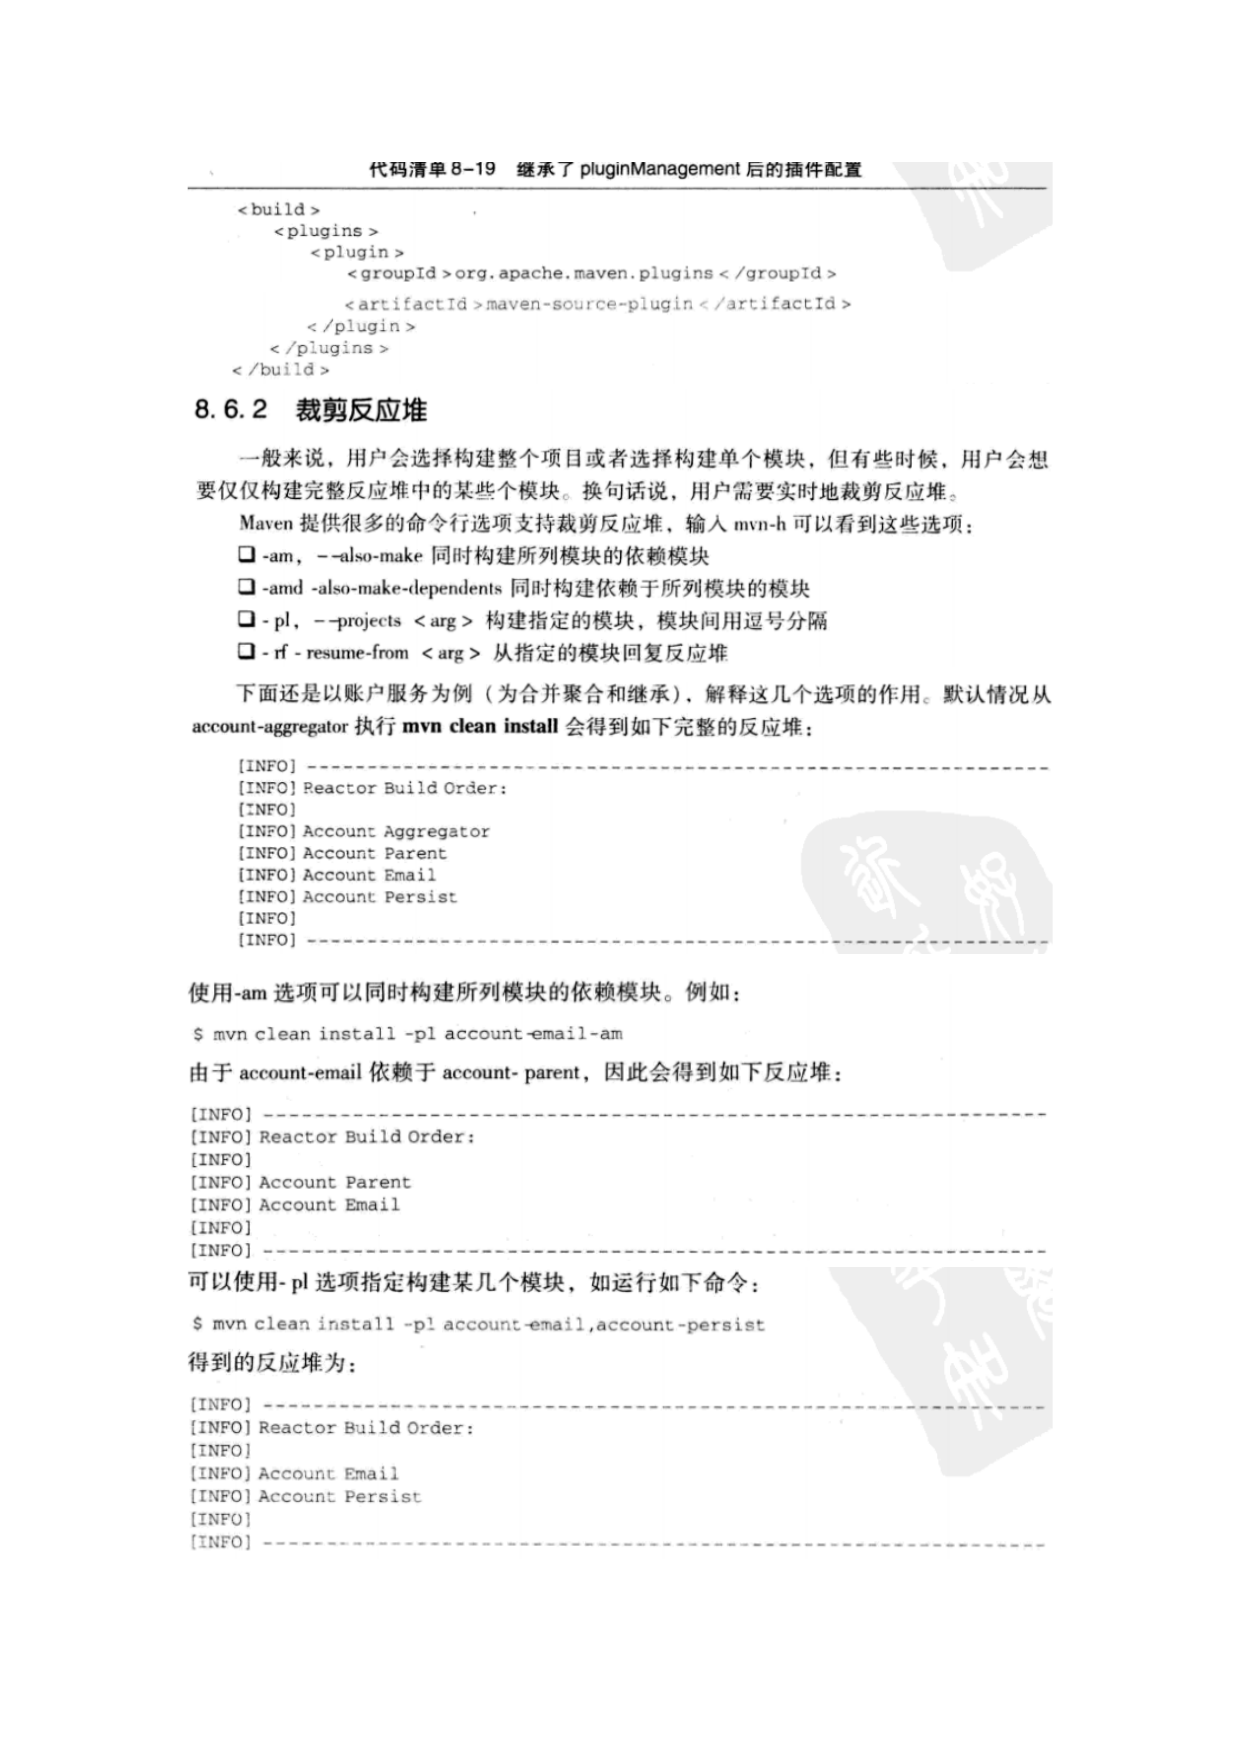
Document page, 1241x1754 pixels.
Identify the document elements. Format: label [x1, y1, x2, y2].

picture [187, 389, 1053, 667]
picture [187, 162, 1053, 282]
picture [187, 974, 1053, 1261]
picture [187, 292, 1053, 384]
picture [187, 682, 1053, 954]
picture [187, 1267, 1053, 1559]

• _EXERCISE BRIEF_
Would you please copy the lines above, from the one holding "Identify the document" through the last, and nothing else?

• _EXERCISE RESULT_
Identify the document elements. Format: label [x1, y1, x2, y2].

picture [187, 389, 1053, 667]
picture [187, 162, 1053, 282]
picture [187, 974, 1053, 1261]
picture [187, 292, 1053, 384]
picture [187, 682, 1053, 954]
picture [187, 1267, 1053, 1559]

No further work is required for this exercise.